On observe un changement de paradigme : désormais les professionnels de santé plébiscitent les formations à distance, le e-learning ou les classes virtuelles. La demande de e-learning est passée de 24% en 2016 à 65% aujourd’hui, alors que l’offre de formations présentielles reste majoritaire. C’est une dynamique qui  n‘apparaît pas seulement conjoncturelle mais structurelle, je ne crois pas qu’il y ait de retour en arrière.  Il est donc nécessaire de définir  les critères d’un e-learning de qualité, depuis le diaporama jusqu’à la simulation, voire l’évaluation des pratiques professionnelles (EPP) par e-learning. Il faudra y travailler avec la HAS et le Haut Conseil du DPC. 

De plus, il y a une véritable appétence pour les formats courts. On assiste en somme à la déconstruction du modèle qui a jusqu’alors prévalu, celui du présentiel long : 7h, 14h, 21h. Aujourd’hui la prime va au distanciel court avec là aussi la nécessité de définir des critères de qualité. 

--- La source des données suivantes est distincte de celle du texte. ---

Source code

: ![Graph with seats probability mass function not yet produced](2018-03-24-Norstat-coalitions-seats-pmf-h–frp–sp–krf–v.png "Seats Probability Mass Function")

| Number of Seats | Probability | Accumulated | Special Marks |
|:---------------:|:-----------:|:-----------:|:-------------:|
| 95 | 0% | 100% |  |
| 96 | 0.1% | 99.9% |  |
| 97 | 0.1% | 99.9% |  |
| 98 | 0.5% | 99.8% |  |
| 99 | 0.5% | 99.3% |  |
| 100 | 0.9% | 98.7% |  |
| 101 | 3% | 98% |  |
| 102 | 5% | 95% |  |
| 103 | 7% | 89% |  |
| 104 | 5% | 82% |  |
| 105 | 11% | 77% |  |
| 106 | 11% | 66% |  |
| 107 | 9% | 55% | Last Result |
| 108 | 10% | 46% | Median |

Pour résumer, nous devons donc aboutir à des contenus plus précis, plus adaptés aux exercices professionnels, et à des contenus distanciels en format court, réitérés (cycles de formats courts sur une année par exemple). 

Il faudra accompagner les organismes de DPC (ODPC) dans la construction de cette nouvelle offre sachant par ailleurs que le e-learning suppose  de nouvelles réflexions tant en termes pédagogiques que d’investissement, de développement de plateforme, de business plan.   

💬 Depuis 2020, les laboratoires peuvent financer la formation continue des professionnels de santé, qu'en pensez-vous ?

Ils peuvent en effet financer la formation continue mais pas le DPC. A l’ANDPC, nous ne gérons pas la formation continue. L’idée originelle du DPC est bien de de rompre, dans les suites de l’affaire Médiator avec le financement pharmaceutique et par l’industrie.  Dans les suites des Assises du médicament, Edouard Couty avait proposé l’instauration d’une taxe sur l’industrie pharmaceutique, gérée de façon indépendante par l’organisme de gestion du DPC (OGDPC à l’époque). Il faut peut-être remettre cette idée de taxe sur la table. 

Quoi qu’il en soit, avoir des contenus de formation sans influence de l’industrie, c’est important. 

💬 Comment le DPC va-t-il s'inscrire dans le nouveau processus de certification, normalement opérationnel au 1er janvier 2023 ?

Difficile de le dire à ce stade. Après l’ordonnance de juillet 2021, un premier décret a été publié le 12 mai 2022 au Journal officiel qui définit le rôle et la composition du conseil national de la certification périodique. 

D’autres textes sont attendus définissant le contenu de la certification, le porteur du système d’information, les CNP doivent élaborer les référentiels opposables à leur profession ou spécialité. Il est également nécessaire de travailler à l’articulation des obligations existantes (formation continue, DPC, accréditation) avec la nouvelle obligation de certification périodique. Dans tous les pays dans lesquels la recertification existe, elle s’est développée en continuum avec la formation continue déontologique, la formation obligatoire, le DPC. L’objectif est que cela prenne sens pour les professionnels  et ne soit pas vécu comme un empilement d’obligations. Il y a aussi un fort enjeu de parvenir à construire pour eux un guichet unique de traçabilité et de leurs différentes actions.